Acabei me expressando mal e chamando Edgar de coisa, espero que ele nunca saiba disso...

– Espera, eu não tive escolhas, eu me deixei levar pelos instintos, me tornei completamente em uma fera e esqueci de você, esqueci da promessa de sempre te proteger. Pois acredite ou não Mia-lena, eu jamais quis te machucar, te causar qualquer tipo de mal, eu juro pela Deusa da Lua!

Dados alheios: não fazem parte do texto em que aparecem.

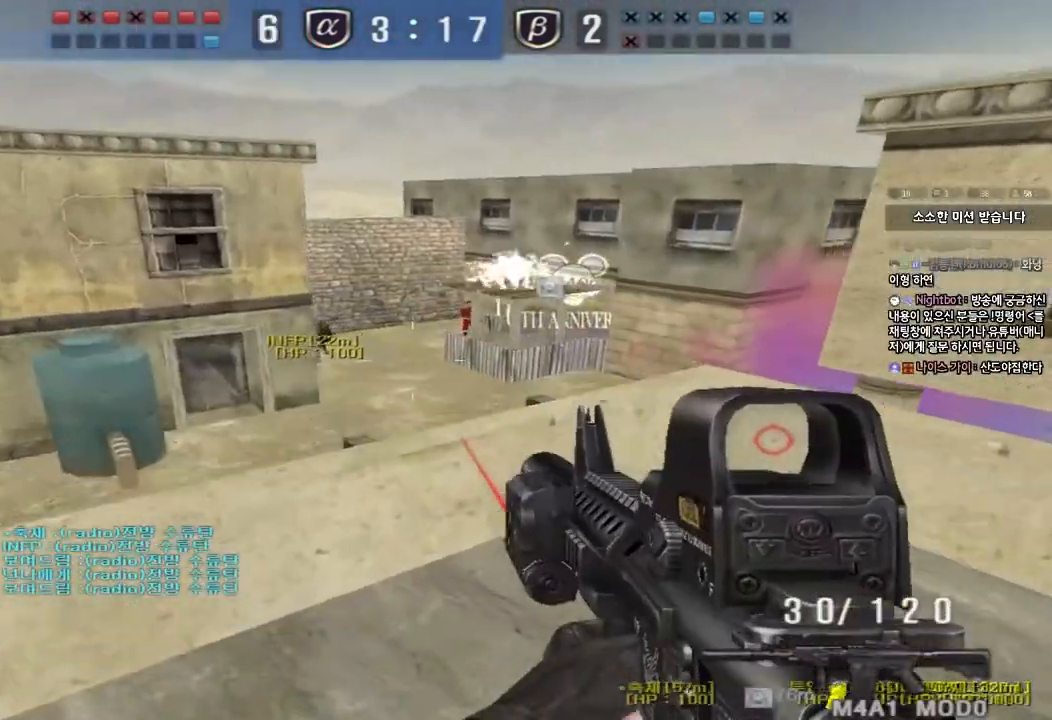
{"keys": [], "events": []}
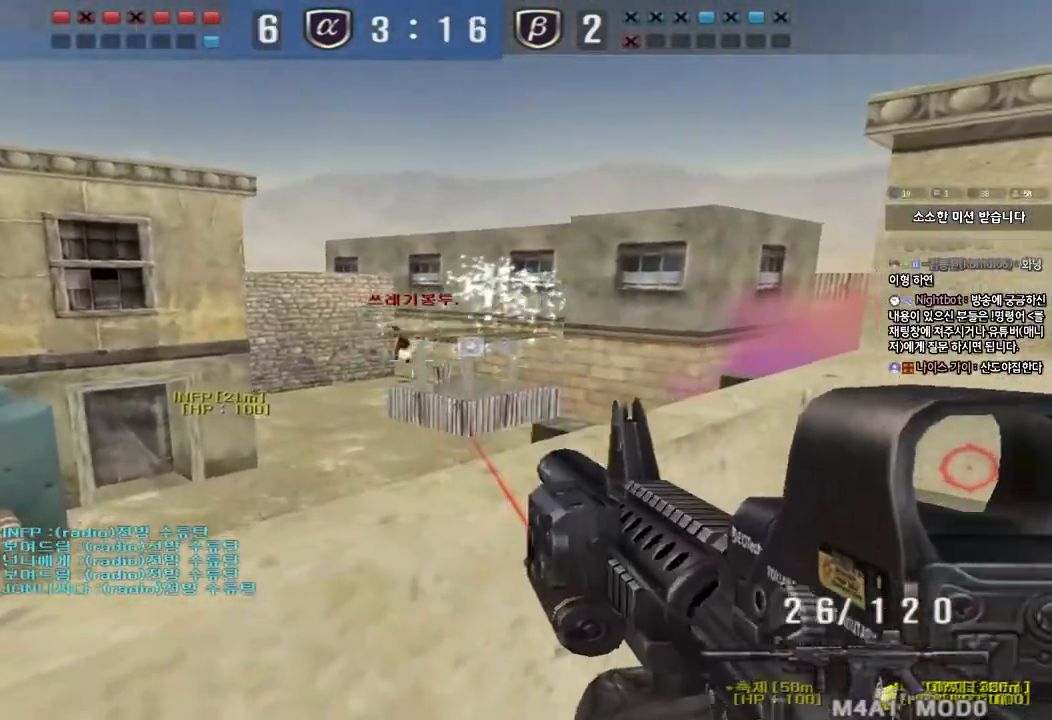
{"keys": ["d", "w"], "events": [[417, "d", "down"], [417, "w", "down"]]}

Reviro meus olhos, dando de ombros.

– De qualquer forma, isso tudo já passou e eu te desculpo mas não esquecerei do que você fez, não me importa se você se transforma em cão ou não, você era meu amigo antes de tudo e eu juro que não iria te julgar e eu faria qualquer coisa para te ajudar com esse lance de "lobisomem" mesmo que eu não saiba quase nada sobre vocês ...

– Nós – ele corrigiu, cruzando os braços –, eu apenas vim para me desculpar e também para enxotar alguns coiotes mas o galinheiro está completamente destruído e algumas galinhas não nos restam mais. Então, obrigado por me escutar e tentar entender meu lado e eu não te culpo por não conseguir, é difícil, eu sei, nem eu me entendo as vezes mas essa coisa dentro de mim as vezes me deixa louco!

Rosnou a última parte, enquanto se golpeava. Eu assisti aquilo sem mover um músculo, por incrível que pareça eu não conseguia sentir pena, algo dentro de mim dizia que aquilo era apenas uma cena dramática e que Krucis apenas queria que eu sentisse pena. Não agora, não dessa vez, eu não seria a boazinha. Krucis teria o que merecia e ele merecia o meu silêncio.